During an inspection looking at part of the service

People who use the services told us they were happy living in the home and were complimentary of the staff team. They told us they felt safe, cared for and listened to. Comments included, 'There is always plenty to do if you want it, I don't always go out on the arranged outings, but know I could if I wanted to'. 'They are very good here, very helpful and you don't feel rushed'.

We spoke with relatives of people who use the services. They told us they were happy with the services provided and were kept informed, were listened to and given opportunity to give their view of the services provided.

We found staff were knowledgeable of people's specific health and personal care needs and had received training to update their skill and knowledge. Staff told us they felt supported by the provider and management team.

We looked at people's care plans and supporting documents. We found peoples care plans detailed their needs, and how to meet those needs.

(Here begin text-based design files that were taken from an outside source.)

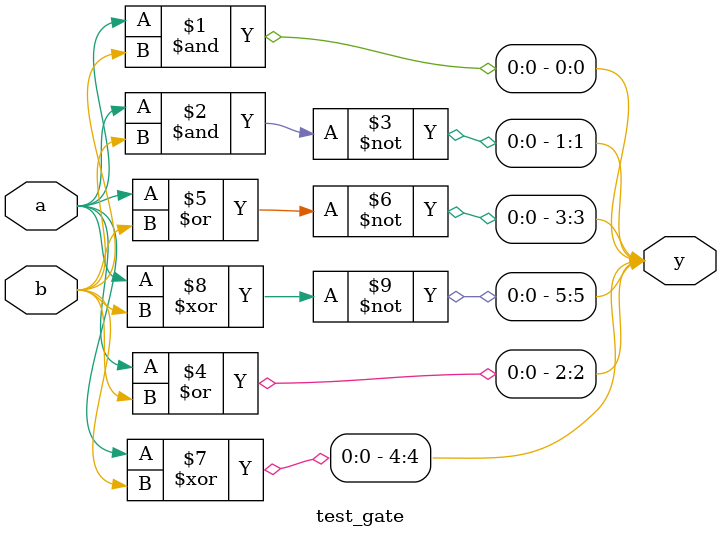
<source format=v>
`timescale 1ns / 1ps


module test_gate(
        input a,
        input b,
        output [5:0] y
    );
    assign y[0] = a & b;
    assign y[1] = ~(a & b);
    assign y[2] = a | b;
    assign y[3] = ~(a | b);
    assign y[4] = a ^ b;
    assign y[5] = ~(a ^ b);

endmodule

</source>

The provider had ensured staff received appropriate professional development and support to safeguard and deliver care and support to the people who live in the home.

We found people and their relatives had opportunities to contribute their views about the quality of the service. The provider had systems for monitoring services provided.

3 May 2012

During an inspection in response to concerns

During our visit we spoke with six people who live at Glebelands and one visitor. Everybody we spoke with told us that they enjoyed living at Glebelands. They were very complimentary about the staff and the care they provided. One person said, 'If I can't have my home I am in the next best place.'

Nobody was aware of having a plan of care. They told us they could not recall having any discussions about the planning or delivery of their care. 'I suppose they must have something, but I am not sure what.' Another person told us that they didn't need a care plan because they didn't need personal care.

3 October 2011

During an inspection in response to concerns

We carried out a visit on 5 October 2011.

One person said 'This is the next best place to home, I have all my things around me to make me feel like home'.

Another person told us 'You wouldn't normally find me sitting here in the mornings because I am usually at activities'.